The song of Castelnau's antshrike has been described as "a short, fast, accelerating 'keoh, keoh, kuh-kuh-kuhkuhkuhkuhkuh' with [a] nasal, bouncing-ball quality" and as "an accelerating, descending series of downslurred notes: kyuk kyuk-kyew-kew-kew'ku'ku'kukuku". Its calls include "a drawn-out 'kawh' " that is sometimes doubled or in a series and "a 'kowah, kr-r-r-' ". These are also described as "a cawing raow [and] raow-brrrrrrrrr".

==Status==

The IUCN originally in 2012 assessed Castlenau's antshrike as Near Threatened but in 2023 downlisted to being of Least Concern.
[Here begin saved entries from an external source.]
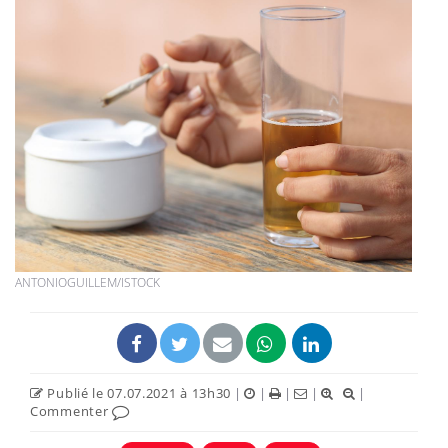
ANTONIOGUILLEM/ISTOCK
Publié le 07.07.2021 à 13h30
|
|
|
|
|
Commenter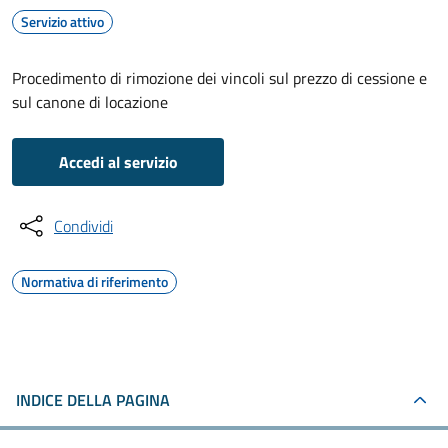
Servizio attivo
Procedimento di rimozione dei vincoli sul prezzo di cessione e
sul canone di locazione
Accedi al servizio
Condividi
Normativa di riferimento
INDICE DELLA PAGINA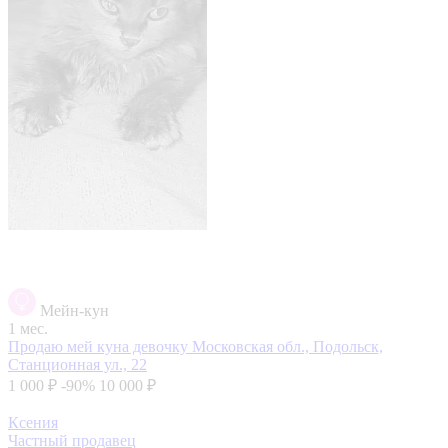
Мейн-кун
1 мес.
Продаю мей куна девочку
Московская обл., Подольск,
Станционная ул., 22
1 000 ₽
-90%
10 000 ₽
Ксения
Частный продавец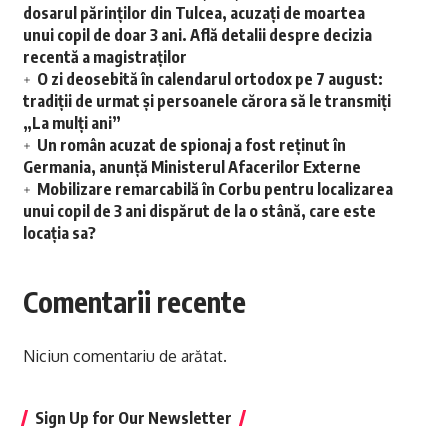
dosarul părinților din Tulcea, acuzați de moartea
unui copil de doar 3 ani. Află detalii despre decizia
recentă a magistraților
O zi deosebită în calendarul ortodox pe 7 august:
tradiții de urmat și persoanele cărora să le transmiți
„La mulți ani”
Un român acuzat de spionaj a fost reținut în
Germania, anunță Ministerul Afacerilor Externe
Mobilizare remarcabilă în Corbu pentru localizarea
unui copil de 3 ani dispărut de la o stână, care este
locația sa?
Comentarii recente
Niciun comentariu de arătat.
Sign Up for Our Newsletter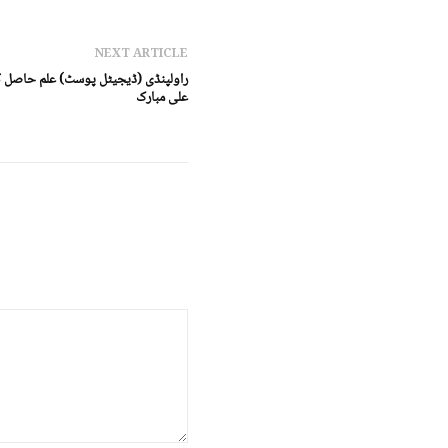
NEXT ARTICLE
راولپنڈی (ڈیجیٹل پوسٹ) علم حاصل کر
علی مبارک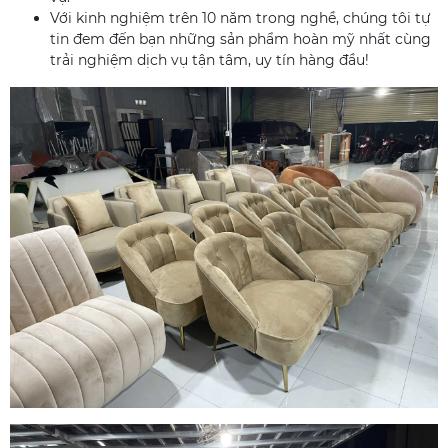
Với kinh nghiệm trên 10 năm trong nghề, chúng tôi tự
tin đem đến bạn những sản phẩm hoàn mỹ nhất cùng
trải nghiệm dịch vụ tận tâm, uy tín hàng đầu!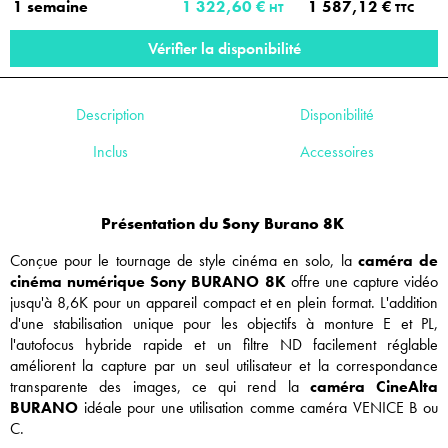
1 semaine
1 322,60 €
1 587,12 €
HT
TTC
Vérifier la disponibilité
Description
Disponibilité
Inclus
Accessoires
Présentation du Sony Burano 8K
Conçue pour le tournage de style cinéma en solo, la
caméra de
cinéma numérique Sony BURANO 8K
offre une capture vidéo
jusqu'à 8,6K pour un appareil compact et en plein format. L'addition
d'une stabilisation unique pour les objectifs à monture E et PL,
l'autofocus hybride rapide et un filtre ND facilement réglable
améliorent la capture par un seul utilisateur et la correspondance
transparente des images, ce qui rend la
caméra CineAlta
BURANO
idéale pour une utilisation comme caméra VENICE B ou
C.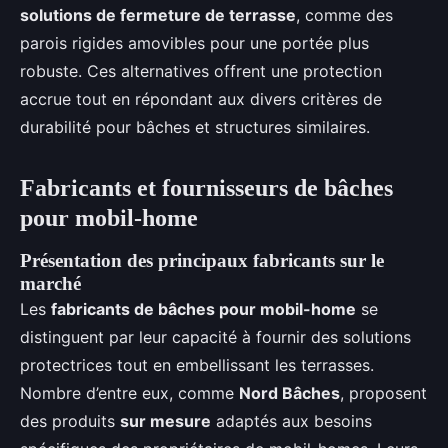
solutions de fermeture de terrasse
, comme des
parois rigides amovibles pour une portée plus
robuste. Ces alternatives offrent une protection
accrue tout en répondant aux divers critères de
durabilité pour bâches et structures similaires.
Fabricants et fournisseurs de bâches
pour mobil-home
Présentation des principaux fabricants sur le
marché
Les
fabricants de bâches pour mobil-home
se
distinguent par leur capacité à fournir des solutions
protectrices tout en embellissant les terrasses.
Nombre d’entre eux, comme
Nord Bâches
, proposent
des produits
sur mesure
adaptés aux besoins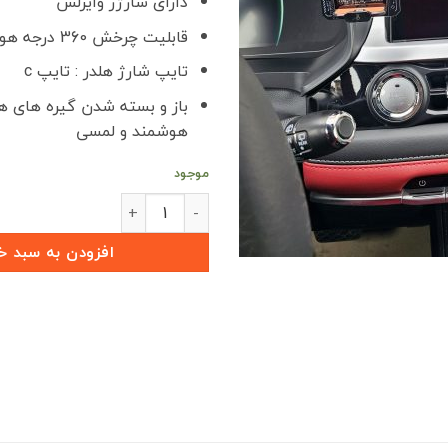
دارای شارژر وایرلس
قابلیت چرخش 360 درجه هولدر
تایپ شارژ هلدر : تایپ c
باز و بسته شدن گیره های ه
هوشمند و لمسی
موجود
هولدر مانیتوری با شارژر وایرلس X55 PRO عدد
افزودن به سبد خ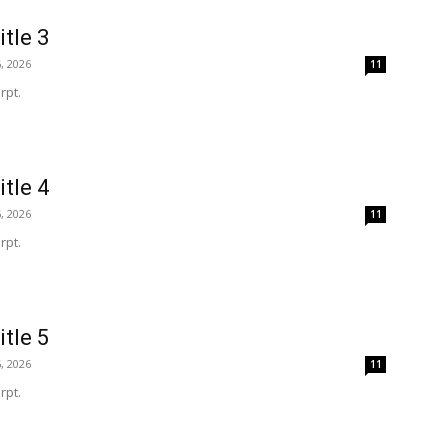
itle 3
, 2026
11
rpt.
itle 4
, 2026
11
rpt.
itle 5
, 2026
11
rpt.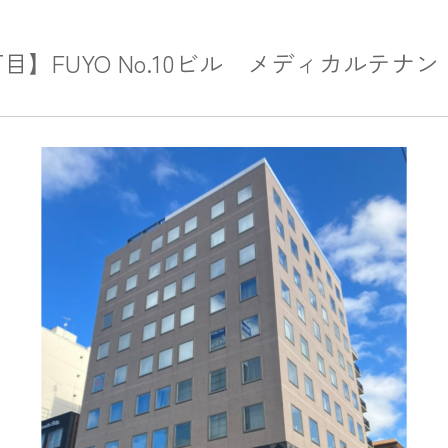
丁目】FUYO No.10ビル メディカルテナン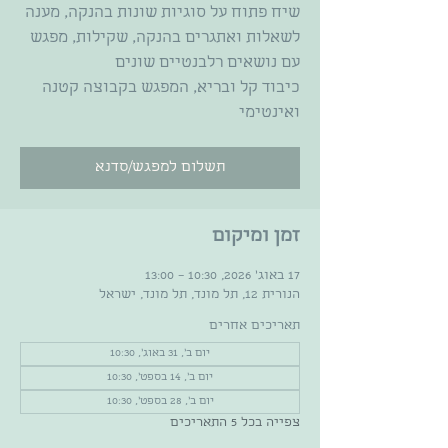
שיח פתוח על סוגיות שונות בהנקה, מענה
לשאלות ואתגרים בהנקה, שקילות, מפגש
כיבוד קל ובריא, המפגש בקבוצה קטנה
ואינטימי
תשלום למפגש/סדנא
זמן ומיקום
17 באוג׳ 2026, 10:30 – 13:00
הנורית 12, תל מונד, תל מונד, ישראל
תאריכים אחרים
יום ב׳, 31 באוג׳, 10:30
יום ב׳, 14 בספט׳, 10:30
יום ב׳, 28 בספט׳, 10:30
צפייה בכל 5 התאריכים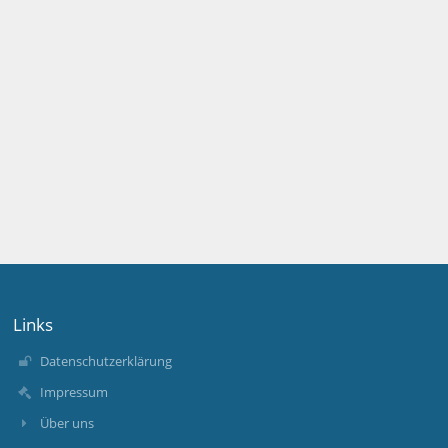
Links
Datenschutzerklärung
Impressum
Über uns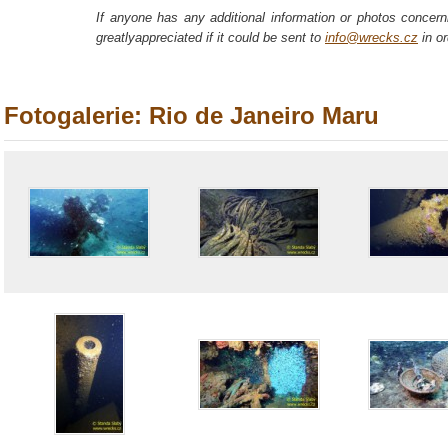
If anyone has any additional information or photos concerni
greatlyappreciated if it could be sent to
info@wrecks.cz
in or
Fotogalerie: Rio de Janeiro Maru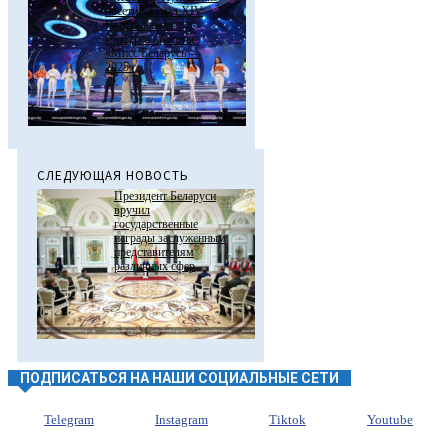
посетил финал ХIV
Национального
конкурса красоты
«Мисс Беларусь —
2025»
СЛЕДУЮЩАЯ НОВОСТЬ
Президент Беларуси
вручил
государственные
награды заслуженным
представителям
различных сфер
ПОДПИСАТЬСЯ НА НАШИ СОЦИАЛЬНЫЕ СЕТИ
Telegram
Instagram
Tiktok
Youtube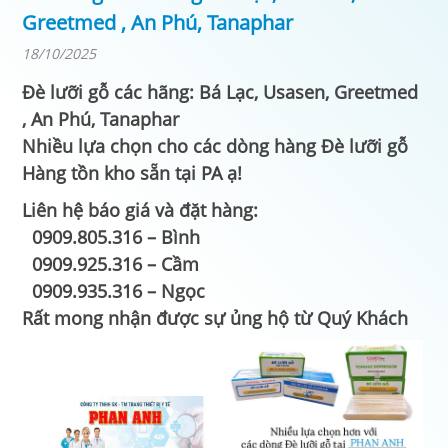
Greetmed , An Phú, Tanaphar
18/10/2025
Đè lưỡi gỗ các hãng: Bá Lạc, Usasen, Greetmed
, An Phú, Tanaphar
Nhiều lựa chọn cho các dòng hàng Đè lưỡi gỗ
Hàng tồn kho sẵn tại PA ạ!
Liên hệ báo giá và đặt hàng:
0909.805.316 – Bình
0909.925.316 – Cầm
0909.935.316 – Ngọc
Rất mong nhận được sự ủng hộ từ Quý Khách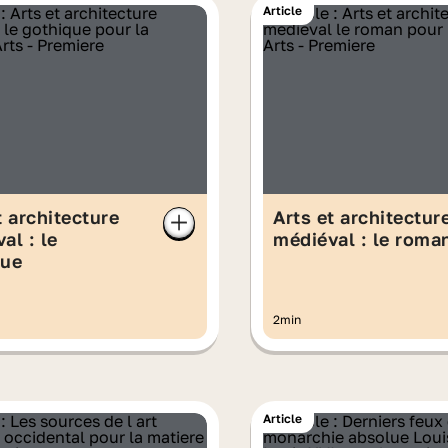
Article
t architecture
Arts et architectur
al : le
médiéval : le roma
que
2min
Article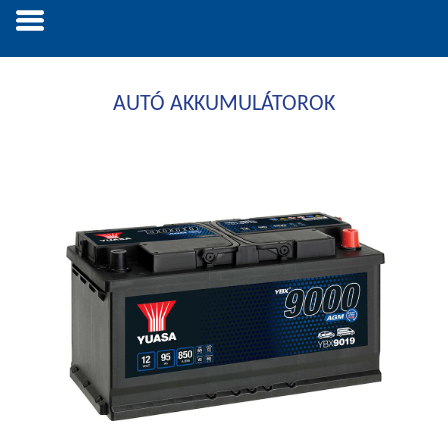
AUTÓ AKKUMULÁTOROK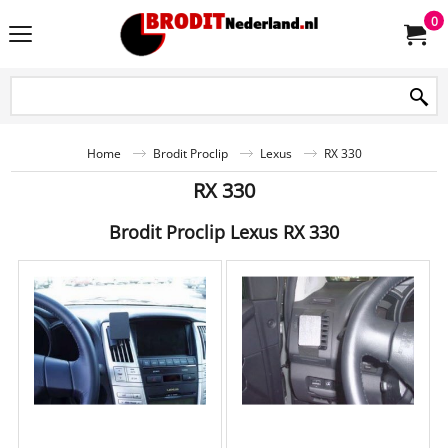
0
Home
Brodit Proclip
Lexus
RX 330
RX 330
Brodit Proclip Lexus RX 330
It has a large range; its population size is not known and is believed to be decreasing. "The primary threat to this species is accelerating deforestation in the Amazon basin, as land is cleared for agricultural production. It is rendered particularly susceptible because of its reliance on islands and riparian forest, which are easily accessible and therefore subject to higher levels of human encroachment and logging activities." "Human activity has little short-term direct effect on Castelnau's Antshrike, other than the local effects of habitat destruction; this species occupies successional habitats, however, and is tolerant of a low level of human disturbance. In the longer term, Castelnau's Antshrike potentially is vulnerable to widespread habitat loss, as might occur through perturbations of the Amazonian hydrological regime stemming from widespread deforestation, dam construction, or global climate change."